Trecho fornecido:
______

Ela: Adolescentes, amizade, colégio.
Ele: Não mesmo, de jeito nenhum.

Como é que alguém pode avaliar um filme não pela experiência que ele proporciona, mas pela faixa etária dos protagonistas? Tem que explicar pro sujeito que um cara de 40 pode ver um filme sobre adolescente, até porque ele já foi um, e mesmo que não tenha sido (vai que pulou de fase no jogo da vida), qualquer um pode imaginar como seria um adolescente. Além disso, um filme de adolescente pode abordar o drama de um adulto ao se referir aos sonhos da juventude, que terão sido concretizados ou não na fase adulta. Enfim, um filme sobre adolescente pode ser ótimo ou péssimo, assim como uma aventura pode ser eletrizante ou chatíssima. Mas o cara não quis nem saber – era sobre adolescente e acabou.
E nem é ‘só’ por tudo isso que o imbecil (isso não é juízo de valor, é informação) devia levar mil chibatadas. Como é que o cara, que nem sabe que filme quer ver, nem ao menos cogita ver o filme que a namorada quer, ao menos por cavalheirismo (ih, o que é isso?)? Que tipo de homem é esse?

______

Dados brutos:
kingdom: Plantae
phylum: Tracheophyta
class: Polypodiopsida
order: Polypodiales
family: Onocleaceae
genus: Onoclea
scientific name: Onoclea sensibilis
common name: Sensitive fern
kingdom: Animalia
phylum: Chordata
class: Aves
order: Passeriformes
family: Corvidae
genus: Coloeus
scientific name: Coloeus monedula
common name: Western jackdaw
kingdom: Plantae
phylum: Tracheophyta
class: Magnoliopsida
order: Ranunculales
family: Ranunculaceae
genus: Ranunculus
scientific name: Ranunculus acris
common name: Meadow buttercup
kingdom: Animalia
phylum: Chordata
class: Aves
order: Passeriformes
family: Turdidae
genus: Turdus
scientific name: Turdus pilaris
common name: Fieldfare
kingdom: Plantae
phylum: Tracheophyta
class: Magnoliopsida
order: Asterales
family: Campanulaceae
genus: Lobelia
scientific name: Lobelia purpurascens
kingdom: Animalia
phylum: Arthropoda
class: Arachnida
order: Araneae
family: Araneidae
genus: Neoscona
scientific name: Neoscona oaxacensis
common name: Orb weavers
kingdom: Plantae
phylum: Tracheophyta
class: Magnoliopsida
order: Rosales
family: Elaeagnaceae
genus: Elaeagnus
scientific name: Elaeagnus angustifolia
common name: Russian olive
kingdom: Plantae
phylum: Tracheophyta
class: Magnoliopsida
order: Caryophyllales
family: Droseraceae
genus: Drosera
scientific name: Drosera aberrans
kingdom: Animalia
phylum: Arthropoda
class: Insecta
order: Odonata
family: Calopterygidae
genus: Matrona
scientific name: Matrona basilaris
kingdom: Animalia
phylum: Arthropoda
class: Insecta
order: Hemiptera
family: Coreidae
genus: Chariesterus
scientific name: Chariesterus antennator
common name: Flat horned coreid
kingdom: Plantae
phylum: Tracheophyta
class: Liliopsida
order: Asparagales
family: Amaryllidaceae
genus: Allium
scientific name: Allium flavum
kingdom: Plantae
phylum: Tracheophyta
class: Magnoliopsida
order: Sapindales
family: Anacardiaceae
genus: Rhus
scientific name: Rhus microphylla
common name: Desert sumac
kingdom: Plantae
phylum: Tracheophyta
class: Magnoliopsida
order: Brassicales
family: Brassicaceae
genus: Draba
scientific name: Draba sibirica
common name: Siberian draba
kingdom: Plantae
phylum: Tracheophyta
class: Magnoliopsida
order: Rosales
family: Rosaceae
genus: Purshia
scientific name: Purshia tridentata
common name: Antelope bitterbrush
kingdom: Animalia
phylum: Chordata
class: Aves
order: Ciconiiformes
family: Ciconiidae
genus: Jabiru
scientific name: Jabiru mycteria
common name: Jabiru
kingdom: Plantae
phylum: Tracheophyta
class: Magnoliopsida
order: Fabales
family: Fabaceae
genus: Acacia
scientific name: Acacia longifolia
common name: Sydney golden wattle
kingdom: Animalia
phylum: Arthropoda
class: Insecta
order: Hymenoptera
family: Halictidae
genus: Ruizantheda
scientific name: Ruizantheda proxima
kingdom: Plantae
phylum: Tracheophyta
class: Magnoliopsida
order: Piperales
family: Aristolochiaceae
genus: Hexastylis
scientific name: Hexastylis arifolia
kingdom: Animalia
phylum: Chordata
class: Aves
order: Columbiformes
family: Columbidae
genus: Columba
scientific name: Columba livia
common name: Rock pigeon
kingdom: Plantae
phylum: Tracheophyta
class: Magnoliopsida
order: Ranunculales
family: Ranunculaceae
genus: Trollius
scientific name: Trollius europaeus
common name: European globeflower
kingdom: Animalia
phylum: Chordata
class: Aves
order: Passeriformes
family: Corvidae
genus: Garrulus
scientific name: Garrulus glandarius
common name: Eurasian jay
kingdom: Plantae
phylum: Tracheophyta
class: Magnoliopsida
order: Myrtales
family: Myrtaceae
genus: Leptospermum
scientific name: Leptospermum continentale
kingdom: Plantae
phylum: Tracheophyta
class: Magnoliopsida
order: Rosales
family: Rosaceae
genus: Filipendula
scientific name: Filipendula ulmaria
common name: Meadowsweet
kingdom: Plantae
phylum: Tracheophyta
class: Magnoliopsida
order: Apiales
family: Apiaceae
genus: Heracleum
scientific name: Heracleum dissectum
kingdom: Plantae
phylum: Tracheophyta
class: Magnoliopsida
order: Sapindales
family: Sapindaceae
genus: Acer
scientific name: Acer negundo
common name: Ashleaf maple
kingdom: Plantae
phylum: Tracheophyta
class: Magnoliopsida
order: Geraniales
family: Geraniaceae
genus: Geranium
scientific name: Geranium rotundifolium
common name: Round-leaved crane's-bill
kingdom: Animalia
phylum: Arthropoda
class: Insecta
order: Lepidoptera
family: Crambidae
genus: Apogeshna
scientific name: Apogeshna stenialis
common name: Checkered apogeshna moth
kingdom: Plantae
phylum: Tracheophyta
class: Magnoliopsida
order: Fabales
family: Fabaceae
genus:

______

Tarefas do exercício:
**A)** No trecho fornecido, quais palavras a mulher usa para descrever o filme que quer ver? Liste todas.
**B)** Segundo o trecho fornecido, por que um homem de 40 anos pode assistir a um filme sobre adolescentes? Responda em até três frases.
**C)** Escreva uma continuação para o trecho fornecido sobre o namorado que recusou o filme de adolescentes, começando depois da última frase.

Respostas em ordem:
**A)** Adolescentes; amizade; colégio.

**B)** Porque ele já foi adolescente e, mesmo que não tivesse sido, qualquer pessoa consegue imaginar como seria um. Além disso, um filme de adolescente pode tratar do drama de um adulto ao falar dos sonhos da juventude, realizados ou não na vida adulta.

**C)**
Ali, naquele momento, subindo as escadas, o casal dois degraus acima, desejei, do fundo do meu coração compreensivo e sem maldade, que os deuses do cinema mandassem cair um raio bem na cabeça do sujeito e espalhasse seus miolos por
toda a escada. Mas os Deuses do Cinema agem de forma menos impulsiva e mais criativa, embora não menos implacável com os estúpidos e pobres de espírito. Qual o castigo que impuseram ao imbecil? A comédia Fora de Série, que ele não quis ver e não deixou a namorada ver, mas que eu vi, não é só uma comédia, é um puta dum filme, um filme filmaço! O tipo de filme que proporciona a qualquer um, de adolescentes a velhos, de homens hétero a mulheres idem, de amantes de filmes de ação aos da nouvelle vague, e todas as variações entre essas categorias, talvez até ao idiota da escada, uma experiência empolgante, divertidíssima, sensível, inteligente, de visual extasiante e... sei lá mais como classificar.
Sem deixar de ser comédia, e daquelas feitas para você rir mesmo, é um filme sensível e empolgante sobre amizade. O roteiro é inteligente, cheio de surpresas e equilibrado e a direção... Bom, aí tem outra treta...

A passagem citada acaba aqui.